The other difference between the flame-retardant protective composite nonwoven fabric according to the present embodiment and the second embodiment is that: the surface of the side, away from the glass fiber layer 2, of the bamboo charcoal fiber layer 4 is coated with a waterproof coating 6.
The foregoing describes in detail preferred embodiments of the present utility model. It should be understood that numerous modifications and variations can be made in accordance with the concepts of the utility model by one of ordinary skill in the art without undue burden. Therefore, all technical solutions which can be obtained by logic analysis, reasoning or limited experiments based on the prior art by the person skilled in the art according to the inventive concept shall be within the scope of protection defined by the claims.
Claims (7)
1. The flame-retardant protective composite non-woven fabric is characterized by comprising a spunlaced non-woven base layer (1), wherein one side of the spunlaced non-woven base layer (1) is compounded with a glass fiber layer (2) through a flame-retardant adhesive; the other side of the spunlaced non-woven base layer (1) is compounded with the spunlaced non-woven surface layer (3) through a flame-retardant adhesive;
the fibers used by the spunlaced nonwoven base layer (1) and the spunlaced nonwoven surface layer (3) are flame-retardant polyester fibers; the visible light catalyst particles are attached to the surface of the flame-retardant polyester fiber used for the spunlaced nonwoven surface layer (3);
and one side of the glass fiber layer (2) far away from the spunlaced non-woven base layer (1) is compounded with the bamboo charcoal fiber layer (4) through a flame-retardant adhesive.

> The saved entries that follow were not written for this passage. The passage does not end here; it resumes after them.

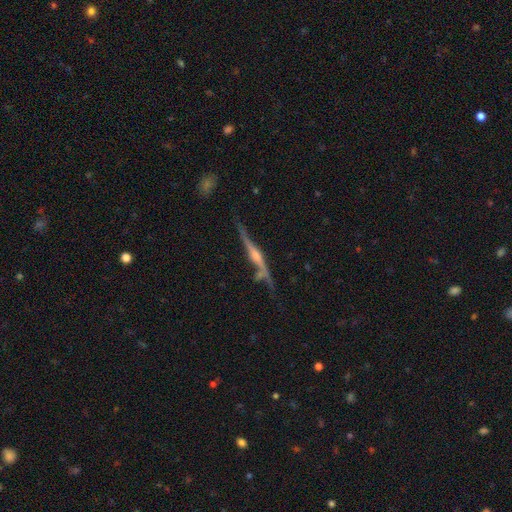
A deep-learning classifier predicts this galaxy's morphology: featured or disk 83%, smooth 11%, star or artifact 6%. Down the decision tree: edge-on disk — yes (92%); edge-on bulge — rounded (81%); merging — none (61%).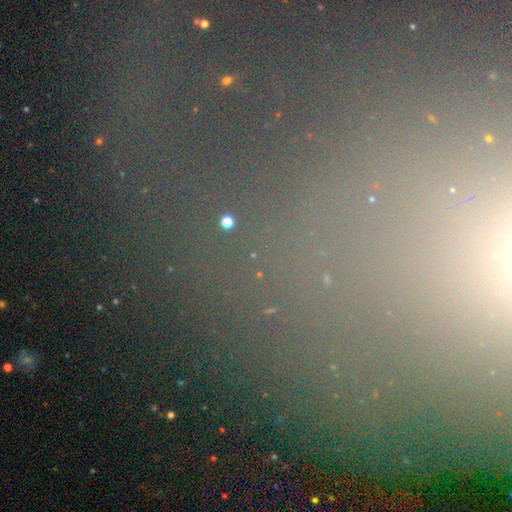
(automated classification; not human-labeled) Smooth or featured: star or artifact — 67% (smooth — 20%)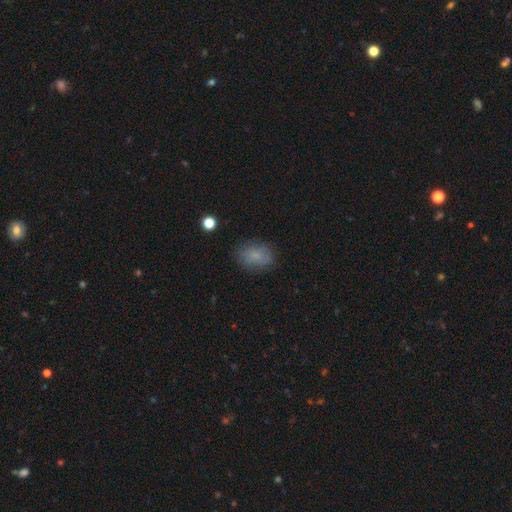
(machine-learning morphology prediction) This appears to be a smooth galaxy with no disk features (76%) that is in between round and cigar-shaped (73%). Merging: none (77%).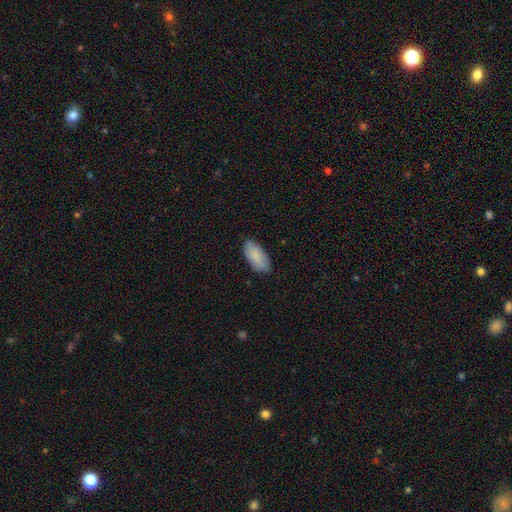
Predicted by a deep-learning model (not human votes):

2. The flame-retardant protective composite non-woven fabric according to claim 1, wherein the surface of the side of the spunlaced non-woven base layer (1) far away from the glass fiber layer (2) is provided with a microporous sound-absorbing film layer (5).
3. The flame-retardant protective composite nonwoven fabric according to claim 2, wherein the microporous sound-absorbing film layer (5) is an expanded polytetrafluoroethylene film layer or an expanded polytetrafluoroethylene modified film layer.
4. The flame retardant and protective composite nonwoven fabric according to claim 1, wherein the glass fiber layer (2) is a glass fiber needled nonwoven fabric.
5. The flame-retardant protective composite non-woven fabric according to claim 1, wherein nano zinc oxide is attached to the surface of flame-retardant polyester fiber used for the spunlaced non-woven base layer (1).
6. The flame-retardant protective composite non-woven fabric according to claim 1, wherein a waterproof coating (6) is coated on the surface of one side of the bamboo carbon fiber layer (4) far away from the glass fiber layer (2).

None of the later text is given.